Драма, пережитая лично Толстым, вместила в себя конфликт, определивший всю русскую историю последних двух веков. Он заключался в непреодолимом противостоянии совести и государства, гуманизма и Церкви, такими, какими они сложились в России. Сегодня это противостояние проходит через новый этап, и, судя по всему, будет столь же безвыходным, ибо оно унаследовало все родовые черты: непримиримость, взаимную глухоту, склонность судить и отсекать другого прежде, чем выслушать. Как отметил Бердяев (,Духи русской революции), абсолютное ненасилие Толстого и безмерное насилие русской революции, обращенное на всех и вся, суть лишь разные действия одной и той же драмы. Само толстовство давно принадлежит прошлому, но и сегодня отлучение Толстого имеет мало шансов быть отмененным или забытым. Гуманистическое сознание с его морализмом, «уязвленностью», бунтом и идеологиями и церковная вера, для которой все, что исходит от власти, освящается всеблагой волей Божией, еще не нашли в России общего языка. И едва ли намерены его искать. Есть что-то болезненно парадоксальное в этой ситуации: величайший писатель, один из тех, благодаря которым Россия есть то, что она есть, ее подлинный и одновременно ложный пророк, и Церковь, хранительница неисчерпаемого богатства, противостоят друг другу в нескончаемой культурной и духовной войне.
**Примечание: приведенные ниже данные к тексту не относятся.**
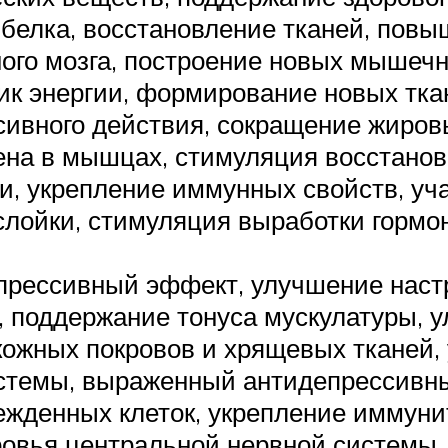
 белка, восстановление тканей, пов
ого мозга, построение новых мышечн
к энергии, формирование новых тка
ивного действия, сокращение жиров
ена в мышцах, стимуляция восстанов
и, укрепление иммунных свойств, уч
лойки, стимуляция выработки гормон
рессивный эффект, улучшение наст
, поддержание тонуса мускулатуры, 
ожных покровов и хрящевых тканей, у
стемы, выраженный антидепрессивн
жденных клеток, укрепление иммунит
овья центральной нервной системы,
И когда-нибудь должен возникнуть вопрос: возможно ли здесь примирение и прощение? Должна ли Церковь более повиноваться заповеди, которая осуждает всякую хулу на Духа Святого, или заповеди, повелевающей прощать даже своих врагов и хулителей? Наконец гуманизм русской интеллигенции за своими хлопотами об обделенных страдальцах или узников в этом мире узнает ли когда-нибудь Христа не в маске моралиста, но в лике Спасителя?